We detached this subthread from https://news.ycombinator.com/item?id=14107906 and marked it off-topic.


You are making the exact same strawman argument as the post I was responding to. I gave a specific example of how lazy-static solves a specific problem mentioned in the paper, and as far as I can see nothing you have said refutes that.

Clearly YMMV as to whether or not you can support a kmalloc()-style API. If you can, allocators will be great for you, and if not they are worthless.

I didn't mean to imply Rust has one-size-fits-all solutions to these problems. Rust provides a lot of solutions to various problems, and it's up to you as the Rust developer to figure out which ones are applicable to your problem at hand.
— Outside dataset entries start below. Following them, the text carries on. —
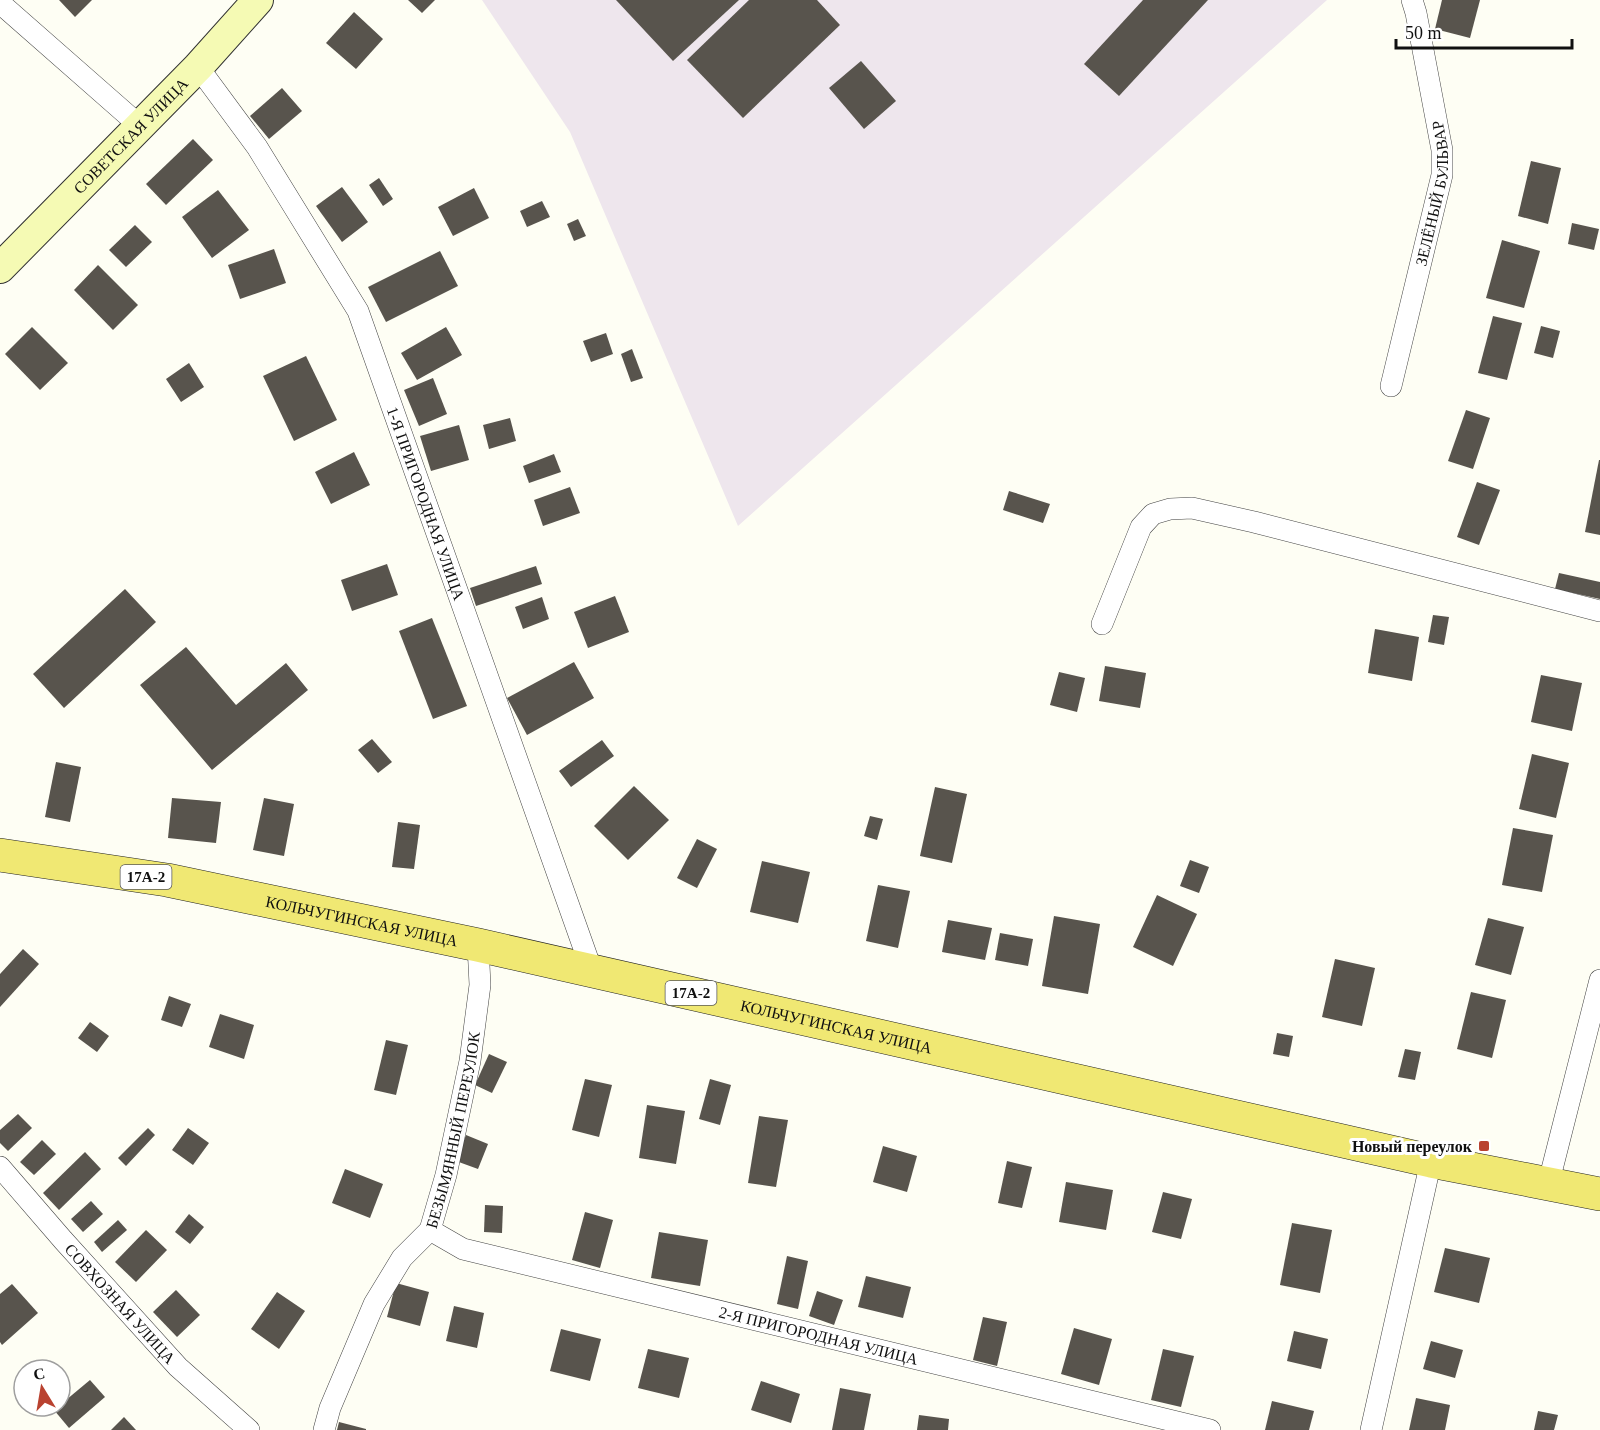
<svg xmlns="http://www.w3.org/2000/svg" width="1600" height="1430" font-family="'Times New Roman',serif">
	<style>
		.industrial { fill: #eee6ed }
		.building { fill: #58544d }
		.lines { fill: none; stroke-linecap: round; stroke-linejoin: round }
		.street-casing { stroke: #434343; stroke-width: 22 }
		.secondary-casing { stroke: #323232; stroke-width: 32 }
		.primary-casing { stroke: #212121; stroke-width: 34 }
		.street { stroke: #fff; stroke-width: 21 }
		.secondary { stroke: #f5fab4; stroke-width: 30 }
		.primary { stroke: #f0e873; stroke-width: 33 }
		.poi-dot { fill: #b94230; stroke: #fff; stroke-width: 2 }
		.labels { text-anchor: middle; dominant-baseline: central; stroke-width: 6; stroke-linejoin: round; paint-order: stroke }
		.shield { fill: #fff; stroke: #585858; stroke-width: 1.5 }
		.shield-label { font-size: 15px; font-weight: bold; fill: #101010 }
		.street-label { font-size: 16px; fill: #101010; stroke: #fff }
		.poi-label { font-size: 16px; font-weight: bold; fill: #101010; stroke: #fff; text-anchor: end }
	</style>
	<rect width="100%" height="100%" fill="#fefef4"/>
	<polygon class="industrial" points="482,0 1327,0 738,526 570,132"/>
	<g class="building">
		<polygon points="59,0 92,0 75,17"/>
		<polygon points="408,0 435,0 422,13"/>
		<polygon points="616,0 739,0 673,61"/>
		<polygon points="749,0 817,0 840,25 743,118 687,60"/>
		<polygon points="1143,0 1208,0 1119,96 1084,64"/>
		<polygon points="1442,0 1480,0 1470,38 1435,29"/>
		<polygon points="354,12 383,39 356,69 326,43"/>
		<polygon points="861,61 896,101 864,129 829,88"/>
		<polygon points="282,88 302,111 269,139 250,116"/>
		<polygon points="193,139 213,160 166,205 146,184"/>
		<polygon points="1531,161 1561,168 1548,224 1518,216"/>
		<polygon points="379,178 393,199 383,206 369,185"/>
		<polygon points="342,187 368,222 342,242 316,206"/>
		<polygon points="474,188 489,218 453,236 438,207"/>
		<polygon points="218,190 249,230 212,258 182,217"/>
		<polygon points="542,201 550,217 527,227 520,211"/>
		<polygon points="578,219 586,236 574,241 567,224"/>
		<polygon points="1572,223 1599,229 1594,250 1568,244"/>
		<polygon points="135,225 152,242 126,267 109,250"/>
		<polygon points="1502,240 1540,251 1524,308 1486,298"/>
		<polygon points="274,249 286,283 240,299 228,265"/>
		<polygon points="440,251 458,286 386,322 368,287"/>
		<polygon points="98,265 138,305 113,330 74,290"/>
		<polygon points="1493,316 1522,323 1507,380 1478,373"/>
		<polygon points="1541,326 1560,331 1553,358 1534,353"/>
		<polygon points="32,327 68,363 40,390 5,354"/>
		<polygon points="446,327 462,355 417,380 401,353"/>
		<polygon points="606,333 613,354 591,362 583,341"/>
		<polygon points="632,349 643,378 631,382 621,354"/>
		<polygon points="306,356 337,420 294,441 263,376"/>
		<polygon points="189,363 204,387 181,402 166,379"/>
		<polygon points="433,378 447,414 419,426 404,390"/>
		<polygon points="1466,410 1490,418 1473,469 1448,461"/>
		<polygon points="510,418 516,441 489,449 483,425"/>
		<polygon points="459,425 469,460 431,471 420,436"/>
		<polygon points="354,452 370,485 331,504 315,472"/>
		<polygon points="554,454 561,472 529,483 523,466"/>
		<polygon points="1599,460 1600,460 1600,535 1585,532"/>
		<polygon points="1477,482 1500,490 1479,545 1457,537"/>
		<polygon points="570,487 580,513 543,526 534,500"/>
		<polygon points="1009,491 1050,504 1043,523 1003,510"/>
		<polygon points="387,564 398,595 352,611 341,580"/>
		<polygon points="536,566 542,584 476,606 470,588"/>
		<polygon points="1559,573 1600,582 1600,599 1555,589"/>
		<polygon points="125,589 156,622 64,708 33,674"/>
		<polygon points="615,596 629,632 588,648 574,612"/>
		<polygon points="542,597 549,619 523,629 515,607"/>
		<polygon points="1433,615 1449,617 1444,645 1428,642"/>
		<polygon points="432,618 467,706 433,719 399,631"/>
		<polygon points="1375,629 1419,637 1412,681 1368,673"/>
		<polygon points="186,647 236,705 286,663 308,690 212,770 140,685"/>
		<polygon points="574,662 594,698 527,735 507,698"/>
		<polygon points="1105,666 1146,673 1140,708 1099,701"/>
		<polygon points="1059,672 1085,678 1077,712 1050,705"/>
		<polygon points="1541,675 1582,683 1572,731 1531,722"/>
		<polygon points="372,739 392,762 378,773 358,750"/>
		<polygon points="602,740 614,756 571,787 559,771"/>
		<polygon points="1532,754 1569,763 1556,818 1519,809"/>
		<polygon points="56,762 81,767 70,822 45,817"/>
		<polygon points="634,786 669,820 628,860 594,826"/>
		<polygon points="935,787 967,794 952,863 920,856"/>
		<polygon points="172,798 221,802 216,843 168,838"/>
		<polygon points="264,798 294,804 284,856 253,850"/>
		<polygon points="870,816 883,819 877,840 864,836"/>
		<polygon points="398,822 420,825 414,869 392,867"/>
		<polygon points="1513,828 1553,835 1542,892 1502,885"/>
		<polygon points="697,839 717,849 697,888 677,878"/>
		<polygon points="1190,860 1209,867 1199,893 1180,886"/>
		<polygon points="762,861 810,872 798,923 750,912"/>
		<polygon points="878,885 910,891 898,948 866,941"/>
		<polygon points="1157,895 1197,914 1173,966 1133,947"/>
		<polygon points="1054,916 1100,924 1088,994 1042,986"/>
		<polygon points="1488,918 1524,927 1511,975 1475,965"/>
		<polygon points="948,920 992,928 985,960 942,952"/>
		<polygon points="1000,933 1033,939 1028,966 995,960"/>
		<polygon points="23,949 39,964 0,1007 0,974"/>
		<polygon points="1335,959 1375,968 1362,1026 1322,1017"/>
		<polygon points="1471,992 1506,1000 1492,1058 1457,1049"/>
		<polygon points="169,996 191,1004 182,1027 161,1020"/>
		<polygon points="220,1014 254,1025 244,1059 209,1047"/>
		<polygon points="90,1022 109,1036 97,1052 78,1038"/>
		<polygon points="1277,1033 1293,1036 1289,1057 1273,1054"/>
		<polygon points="386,1040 408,1045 396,1095 374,1090"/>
		<polygon points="1405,1049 1421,1052 1415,1080 1398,1077"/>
		<polygon points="489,1054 507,1062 492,1093 475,1085"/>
		<polygon points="585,1079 612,1085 599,1137 572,1130"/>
		<polygon points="710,1079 731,1085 720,1125 699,1119"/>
		<polygon points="647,1105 685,1111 676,1164 639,1158"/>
		<polygon points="18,1114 32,1128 8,1151 0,1143 0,1130"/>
		<polygon points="759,1116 788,1120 776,1187 748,1183"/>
		<polygon points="148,1128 155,1135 126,1166 118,1158"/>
		<polygon points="188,1128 209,1143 193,1165 172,1150"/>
		<polygon points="466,1135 488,1144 478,1169 456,1161"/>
		<polygon points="42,1140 56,1154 34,1175 20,1162"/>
		<polygon points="883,1146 917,1156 907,1192 873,1182"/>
		<polygon points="85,1152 101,1169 59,1210 43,1193"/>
		<polygon points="1007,1161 1032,1167 1022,1208 998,1203"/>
		<polygon points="345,1169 383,1184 370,1218 332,1203"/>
		<polygon points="1066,1182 1113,1190 1106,1230 1059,1222"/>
		<polygon points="1163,1192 1192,1199 1181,1239 1152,1232"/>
		<polygon points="91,1201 103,1214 83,1232 71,1219"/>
		<polygon points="485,1205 503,1206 502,1233 484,1232"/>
		<polygon points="585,1212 613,1220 600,1268 572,1260"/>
		<polygon points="189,1214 204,1227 190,1244 175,1232"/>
		<polygon points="118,1220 127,1230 102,1252 94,1242"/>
		<polygon points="1292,1223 1332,1230 1320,1293 1280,1285"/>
		<polygon points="146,1230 167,1250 136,1282 115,1262"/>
		<polygon points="659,1232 708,1240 700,1286 651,1278"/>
		<polygon points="1445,1248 1490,1258 1479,1303 1434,1292"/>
		<polygon points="787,1256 808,1261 798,1309 777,1304"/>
		<polygon points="866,1276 911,1287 903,1318 858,1307"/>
		<polygon points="396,1283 429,1292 420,1326 387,1317"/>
		<polygon points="12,1284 38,1313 2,1345 0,1342 0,1294"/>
		<polygon points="176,1290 200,1315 177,1337 153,1312"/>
		<polygon points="817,1291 843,1300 834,1325 809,1316"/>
		<polygon points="277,1292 305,1311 279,1349 251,1329"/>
		<polygon points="454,1306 484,1313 477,1348 446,1341"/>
		<polygon points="983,1317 1007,1322 997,1366 973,1360"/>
		<polygon points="1074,1328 1112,1339 1099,1385 1061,1374"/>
		<polygon points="561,1329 601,1339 590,1381 550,1371"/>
		<polygon points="1294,1331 1328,1339 1321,1369 1287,1361"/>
		<polygon points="1431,1341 1463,1350 1455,1378 1423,1369"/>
		<polygon points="648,1349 689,1358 679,1398 638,1388"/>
		<polygon points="1163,1349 1194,1356 1181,1407 1151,1400"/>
		<polygon points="90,1380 105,1397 69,1428 54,1410"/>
		<polygon points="761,1381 800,1394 791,1423 751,1410"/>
		<polygon points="840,1388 871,1394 864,1430 832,1430"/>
		<polygon points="1416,1398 1450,1405 1445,1430 1409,1430"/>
		<polygon points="1272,1401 1314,1411 1309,1430 1265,1430"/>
		<polygon points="1538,1411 1558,1415 1554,1430 1534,1430"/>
		<polygon points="919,1415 949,1419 948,1430 917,1430"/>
		<polygon points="124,1417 136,1430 111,1430"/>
		<polygon points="339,1422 366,1429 366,1430 337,1430"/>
	</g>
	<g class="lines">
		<defs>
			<g id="street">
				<polyline points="0,3 140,126"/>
				<path id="s1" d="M198,67l59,80 101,164 234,660"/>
				<path id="s2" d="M1391,386l51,-211v-25l-26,-137 -4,-13"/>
				<polyline points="1102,624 1141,527 1153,514 1170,509 1192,508 1254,522 1600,611"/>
				<path id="s3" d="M0,1167l63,73 115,127 71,63"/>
				<polyline points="1548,1185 1600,980"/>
				<path id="s4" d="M430,1230l33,19 747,181"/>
				<path id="s5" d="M324,1430l6,-22 44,-104 28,-46 28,-28 16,-55 24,-114 10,-76 -2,-40"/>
				<polyline points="1371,1430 1431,1161"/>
			</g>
			<g id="secondary">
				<path id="s6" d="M0,268l198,-201 60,-67"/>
			</g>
			<g id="primary">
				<path id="s7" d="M0,855l167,25 311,65 953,216 169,33"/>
			</g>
		</defs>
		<use href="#street" class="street-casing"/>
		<use href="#secondary" class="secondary-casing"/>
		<use href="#primary" class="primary-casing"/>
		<use href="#street" class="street"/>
		<use href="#secondary" class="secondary"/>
		<use href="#primary" class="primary"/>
	</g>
	<rect class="poi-dot" x="1478" y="1140" width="12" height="12" rx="3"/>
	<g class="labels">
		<g class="shield">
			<rect x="120.5" y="865" width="51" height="24" rx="4.5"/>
			<rect x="665.5" y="981" width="51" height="24" rx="4.5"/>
		</g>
		<g class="shield-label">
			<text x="146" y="877">17А-2</text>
			<text x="691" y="993">17А-2</text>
		</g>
		<g class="street-label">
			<text stroke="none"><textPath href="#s6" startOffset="186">СОВЕТСКАЯ УЛИЦА</textPath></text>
			<text stroke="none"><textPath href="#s2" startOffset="198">ЗЕЛЁНЫЙ БУЛЬВАР</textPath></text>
			<text stroke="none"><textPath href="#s1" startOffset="496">1-Я ПРИГОРОДНАЯ УЛИЦА</textPath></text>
			<text stroke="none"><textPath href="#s7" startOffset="368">КОЛЬЧУГИНСКАЯ УЛИЦА</textPath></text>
			<text stroke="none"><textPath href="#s7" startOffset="854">КОЛЬЧУГИНСКАЯ УЛИЦА</textPath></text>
			<text stroke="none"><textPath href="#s5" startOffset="332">БЕЗЫМЯННЫЙ ПЕРЕУЛОК</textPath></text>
			<text stroke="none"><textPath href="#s3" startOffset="182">СОВХОЗНАЯ УЛИЦА</textPath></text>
			<text stroke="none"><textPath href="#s4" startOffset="404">2-Я ПРИГОРОДНАЯ УЛИЦА</textPath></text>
		</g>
		<g class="poi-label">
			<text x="1472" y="1146">Новый переулок</text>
		</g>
	</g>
	<g transform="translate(42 1388) rotate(349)"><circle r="28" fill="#ffffff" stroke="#9f9f9f" stroke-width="1.5"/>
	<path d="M0-4.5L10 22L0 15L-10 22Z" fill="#b94230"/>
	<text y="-9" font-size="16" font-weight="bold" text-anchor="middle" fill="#101010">С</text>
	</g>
	<path d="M1396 39v9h176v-9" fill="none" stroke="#101010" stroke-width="3"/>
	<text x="1405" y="39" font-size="18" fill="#101010" stroke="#ffffff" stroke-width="4.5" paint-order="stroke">50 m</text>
</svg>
So what you're saying is, "if your use-case doesn't support kmalloc then shut up and go away, no statics for you!"? That's ridiculous, inappropriate, and generally unhelpful.


No, again that's a strawman. To explain it for the third time: I was addressing a specific complaint made in the paper and providing a solution. So far I have not seen any counterarguments against this specific solution to this specific problem.

Later I pointed out allocators are a great solution if you're able to use them. Again, if you can't, I'm afraid you're out of luck and I apologize this solution doesn't fit your needs.

You can, of course, still make statics, you just won't be able to use Box to conveniently allocate buffers in an automatic and type-safe way.

Also check out UnsafeCell if you want to assert as the developer on behalf of your program that you're accessing data in a memory safe way.